The Death Star from Star Wars is one of the most frightening space stations in sci-fi history and it’s not only its huge size, which scares us.
The Death Star has the ability to destroy entire planets with its superlaser.
Astronomers have just announced that they have spotted a large, rocky object disintegrating in its death spiral around a distant white dwarf star. The discovery also confirms a long-standing theory behind the source of white dwarf “pollution” by metals.
“This is something no human has seen before,” said Andrew Vanderburg, lead author of a new study published in Nature and graduate student at the Harvard Smithsonian Center for Astrophysics.
“We’re watching a solar system gets destroyed.”
The evidence for this unique system came from NASA’s Kepler K2 mission, which monitors stars for a dip in brightness that occurs when an orbiting body crosses the star.
The data revealed a regular dip every 4.5 hours, which places the object in an orbit about 520,000 miles from the white dwarf (about twice the distance from the Earth to the Moon). It is the first planetary object to be seen transiting a white dwarf.
The white dwarf star is located about 570 light-years from Earth in the constellation Virgo.
When a Sun-like star reaches the end of its life, it swells into a red giant and sloughs off its outer layers. The hot, Earth-sized core that remains is a white dwarf star, and generally consists of carbon and oxygen with a thin hydrogen or helium shell.
Sometimes, though, astronomers find a white dwarf that shows signs of heavier elements like silicon and iron in its light spectrum. This is a mystery because a white dwarf’s strong gravity should quickly submerge these metals.
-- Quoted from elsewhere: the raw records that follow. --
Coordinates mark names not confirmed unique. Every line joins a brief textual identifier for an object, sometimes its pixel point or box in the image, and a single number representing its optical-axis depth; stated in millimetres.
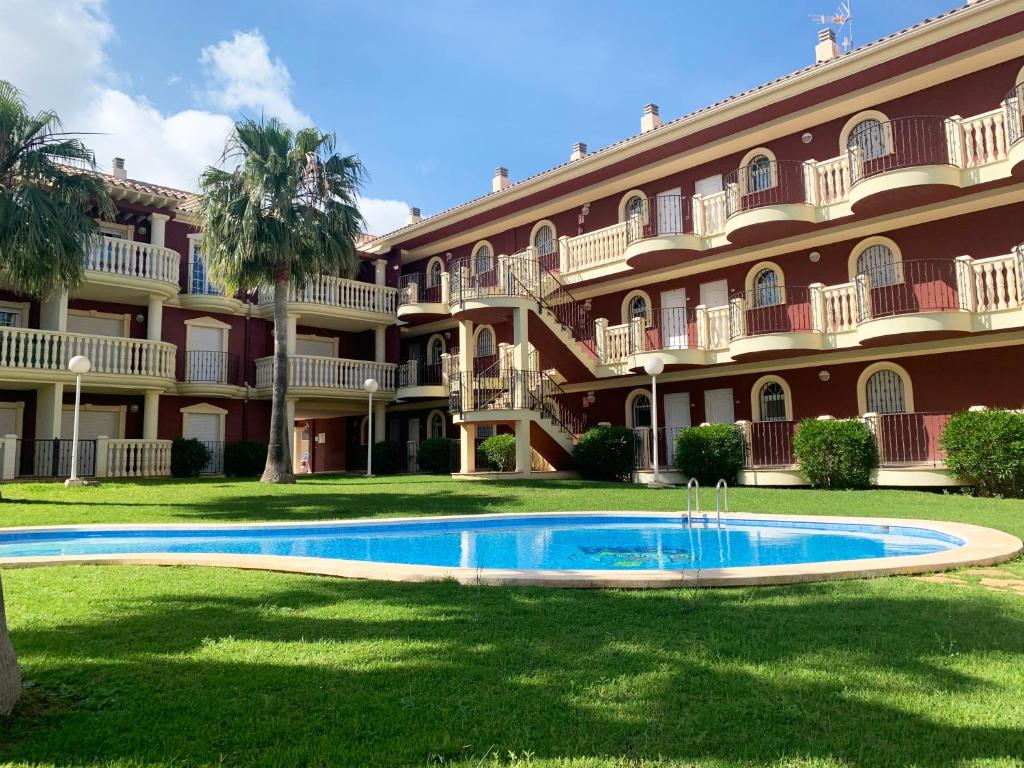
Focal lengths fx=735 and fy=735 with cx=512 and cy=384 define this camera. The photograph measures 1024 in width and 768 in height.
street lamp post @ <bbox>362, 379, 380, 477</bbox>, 24797
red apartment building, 16297
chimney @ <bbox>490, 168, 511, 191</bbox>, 29123
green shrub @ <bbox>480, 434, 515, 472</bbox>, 22203
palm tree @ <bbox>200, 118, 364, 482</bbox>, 19859
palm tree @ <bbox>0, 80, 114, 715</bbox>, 14078
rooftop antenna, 20266
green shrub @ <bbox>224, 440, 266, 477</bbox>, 23891
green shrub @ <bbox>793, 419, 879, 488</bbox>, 16344
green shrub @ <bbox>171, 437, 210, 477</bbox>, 22609
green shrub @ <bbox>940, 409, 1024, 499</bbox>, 13977
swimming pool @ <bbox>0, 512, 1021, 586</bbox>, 6898
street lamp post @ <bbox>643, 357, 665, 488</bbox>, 17453
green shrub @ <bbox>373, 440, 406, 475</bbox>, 26609
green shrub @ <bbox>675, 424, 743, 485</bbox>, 18281
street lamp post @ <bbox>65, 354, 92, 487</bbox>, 17312
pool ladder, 12698
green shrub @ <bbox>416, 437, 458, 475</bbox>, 25245
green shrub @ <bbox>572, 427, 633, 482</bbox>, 19891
“It’s like panning for gold – the heavy stuff sinks to the bottom. These metals should sink into the white dwarf’s interior where we can’t see them,” explains Harvard co-author John Johnson (CfA).
“We now have a ‘smoking gun’ linking white dwarf pollution to the destruction of rocky planets,” says Vanderburg.
Vanderburg and his colleagues made additional observations using a number of ground-based facilities: the 1.2-meter and MINERVA telescopes at Whipple Observatory, the MMT, MEarth-South, and Keck.